WASHINGTON — Whether you label it the "card check" bill or the Employee Free Choice Act, you can also call it something else -- in deep trouble.
Key senators this week appeared to cripple prospects for passing the highly polarizing measure, the labor movement's top priority in Congress, which is aimed at making it easier for workers to join unions.
The latest hurdle came Friday, when Sen. Dianne Feinstein (D-Calif.) said she would seek alternative legislation that was less divisive. Feinstein, a past sponsor of the act, cited the flailing economy as a reason; other critics of the bill have said it would drive up operating costs for businesses at a perilous time.
"This is an extraordinarily difficult economy, and feelings are very strong on both sides of the issue," Feinstein said in a statement. "I would hope there is some way to find common ground that would be agreeable to both business and labor."
Feinstein's words came days after Sen. Arlen Specter (R-Pa.) declared that he would not support the bill. Specter too had supported the act in the past, and his announcement was viewed as eliminating any chance that Democrats could muster enough votes to break a promised Republican filibuster.
The card-check bill would bypass the traditional union election process and allow workers to be certified as a bargaining unit if a majority signed cards indicating their support for a union. The proposal played a leading role in congressional campaigns across the country, with voters bombarded by televised ads applauding and demonizing the bill.
Now its supporters are scrambling to figure out their next move. It appears clear that if the legislation has a future, it will not be in its present form.
"We knew all along that this bill would be amended. It seems clear now we'll have to look at some changes to get to the floor," said Sen. Tom Harkin (D-Iowa), a cosponsor of the legislation.
Supporters see card check as a way to improve wages and benefits for workers, who could then pump more disposable income into the economy.
"Passing the Employee Free Choice Act would be like a mini-economic stimulus package -- pumping approximately $49 billion into the economy each year at a time when working families need it most," said Christy Setzer of the Service Employees International Union.
Opponents, including some of the most powerful business lobbies in Washington, say that it would devastate businesses and that it amounts to a political power grab by union interests such as the AFL-CIO.
"Nothing in that bill will help create jobs," said Keith Smith, director of employment and labor policy for the National Assn. of Manufacturers.

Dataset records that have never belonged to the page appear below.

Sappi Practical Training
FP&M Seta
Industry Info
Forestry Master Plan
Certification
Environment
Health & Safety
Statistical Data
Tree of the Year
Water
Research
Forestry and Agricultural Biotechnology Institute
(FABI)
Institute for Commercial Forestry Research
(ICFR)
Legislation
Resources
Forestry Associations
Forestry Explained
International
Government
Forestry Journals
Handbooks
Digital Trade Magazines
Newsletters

While the card-check provision has drawn the most attention, opponents are just as concerned about language that would require compulsory arbitration if management and a newly certified unit could not reach an agreement within four months using collective bargaining.
Card-check opponents say that would allow the government to force unwanted contract provisions on companies, increasing costs. Proponents say the provision would encourage companies to strike contracts with unions quickly.

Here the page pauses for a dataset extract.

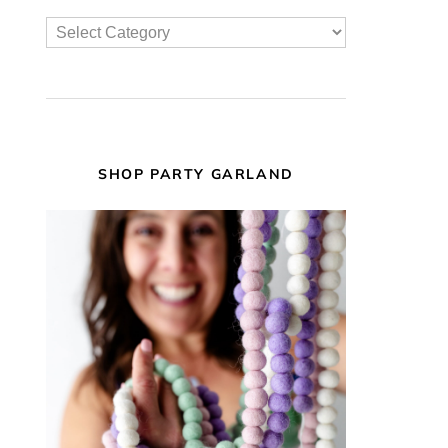
SHOP PARTY GARLAND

All along, Republicans have made it clear that they would try to stop the bill with a filibuster. Specter's announcement Tuesday means all 41 Senate Republicans are lined up against the measure.
Some moderate Democrats are queasy too. Sen. Ben Nelson (D-Neb.), for example, has come out strongly against the bill. Other moderates, such as Sen. Mary L. Landrieu (D-La.), have been noncommittal.
A majority of Democrats in the House support the bill, but party leaders there won't force a politically sensitive floor vote if there is no chance the legislation can clear the Senate.
Unions say they are somewhat open to a compromise bill, but they insist that it must include provisions that make organizing easier, force companies to negotiate contracts quickly and increase penalties against employers that retaliate against union organizers.
Last week, the executives of three companies known for their progressive images -- Costco, Starbucks and Whole Foods -- offered what they called a "third way." It would eliminate the binding arbitration provision and preserve management's right to demand a secret-ballot election when workers seek to form bargaining units. But it would also shorten the period management would have to campaign against unionization.
The plan was condemned by both organized labor and big business.
"This proposal is unacceptable. It was written by CEOs for CEOs," Harkin said in a statement co-written by Rep. George Miller (D-Martinez), the act's chief House sponsor.
"It was not a serious attempt to compromise," said Smith of the manufacturers' group.
But the proposal's advocates aren't surrendering, and at least one Democratic senator, Mark Pryor of Arkansas, said he liked the idea. John Mackey, chief executive of Whole Foods, plans to visit Capitol Hill on Tuesday to push the plan.
Lanny J. Davis, a Washington lawyer and former Clinton administration advisor who is spearheading the compromise effort, said that Specter was being recruited for an endorsement and that the group had spoken to Feinstein's office last week. He said he hoped that legislation codifying the proposal could be offered next month.